As for the rest, it would be tiresome, and tiring, to register counter-comments to each of Kaufman’s comments, nor do all of them warrant opposition.  I shall limit myself to a few cases, especially those where, in my opinion, Kaufman has overlooked evidence or committed an egregious error.

For זעק, Kaufman says that the Aphel “makes no sense morphologically or semantically” and says it must be Pael; and yet in CAL s.v. zʿq the root appears only in the G, C (Aphel), Gt, and Ct stems. The root does not appear to be used in the D stem (Pael) at all in Aramaic.

In connection with a citation under the root חלם II, Kaufman says, “This reading and interpretation of לבר is impossible”; but he offers no reasons for this opinion and no alternative.  I would readily accept, by the way, an emendation of  המון to מנהון (in the phrase לבר המון) although it is drastic.

With regard to the entry חתף, Kaufman says, “But since when does a Qumran Aramaic imperfect express the general present as in SBH [Standard Biblical Hebrew]?” Well, two possible examples are in the Genesis Apocryphon: ‏כל בתולן וכלאן די יעלן לגנון לא ישפרן מנהא, “no virgins or brides who enter the bridal canopy are more beautiful than she” (20:6), although these could be construed as modals. But חדה לחדה ידבקון, “each clings to each” (11QtgJob 36:1-2) is an undeniable example of an imperfect used as a general present.

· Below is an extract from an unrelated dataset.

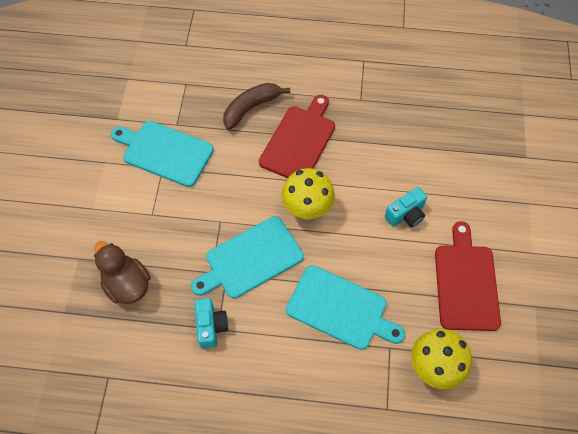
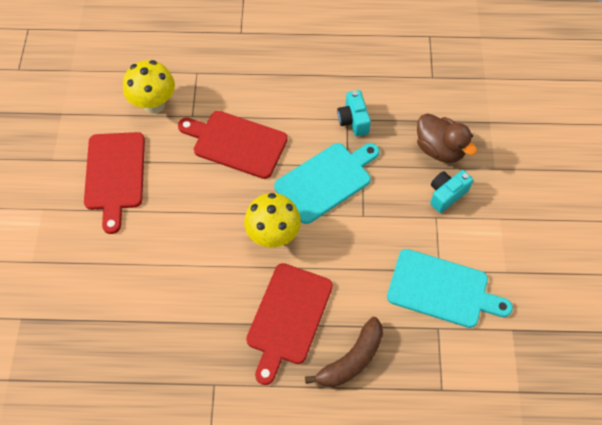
camera: 175 degrees right, 0 degrees up
(340, 309) = (236, 143): turquoise cutting board -> red cutting board
(406, 215) = (168, 238): turquoise camera -> turquoise camera (446, 194)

Kaufman’s note on יאש is to the point; if the opportunity arises for a second edition, I shall incorporate it.

Kaufman says “ ‘chastisement’ [יסור] elsewhere is always a plural form.” Always? Not in Tg. Jeremiah 30:14 יִסּוּר אַכְזְרָאִין, “chastisement of cruel men.” If Mishnaic Hebrew is relevant, then we also have אין ייסור גדול מזה (b. Sanh. 45a).

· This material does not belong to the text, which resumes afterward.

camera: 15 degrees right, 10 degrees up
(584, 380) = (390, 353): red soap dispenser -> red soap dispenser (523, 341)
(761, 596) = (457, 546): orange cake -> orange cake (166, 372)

For נגד I and II, he says baldly, “This is a single root.”  I would like to see some justification for this, since prima facie there is no semantic connection between “pull, lengthen” and “scourge.”

For נחיר, Kaufman says the lemma should be plural or dual. In response, I can do no better than to cite CAL s.v. nḥyr: “normally in the pl. (originally: dual!), but with some major exceptions, especially in poetry.” In general, words for body-parts (such as יד or רגל) are not given dual forms in dictionary headwords, although in use they may be predominantly dual or plural. (This is also relevant for Kaufman’s remark on חלץ.)

For סגר, Kaufman says “it only acquires the connotation ‘to hand over’ when used with ביד.” And that is how it is used in the cited passage (1QGenAp 22:17)! Kaufman’s remark is inexplicable.

For the preposition על, Kaufman claims that English “over” can be used as a translation equivalent in “virtually” every case.  Really? For עלת על בתאנוש, for instance, what is better, “I came to Bitenosh” or “I came over Bitenosh” (1QGenAp 2:3)? This is a silly suggestion.

Kaufman makes the following remark: “קץ n. m. time; end: The examples of ‘end’ (קצוי) are from קצה not from קץ.” In DQA the forms קצוי are in fact booked under קצה, so Kaufman’s “correction” is to an entry that does not exist.

*Edited later to remove personal expressions of pique, which I regret.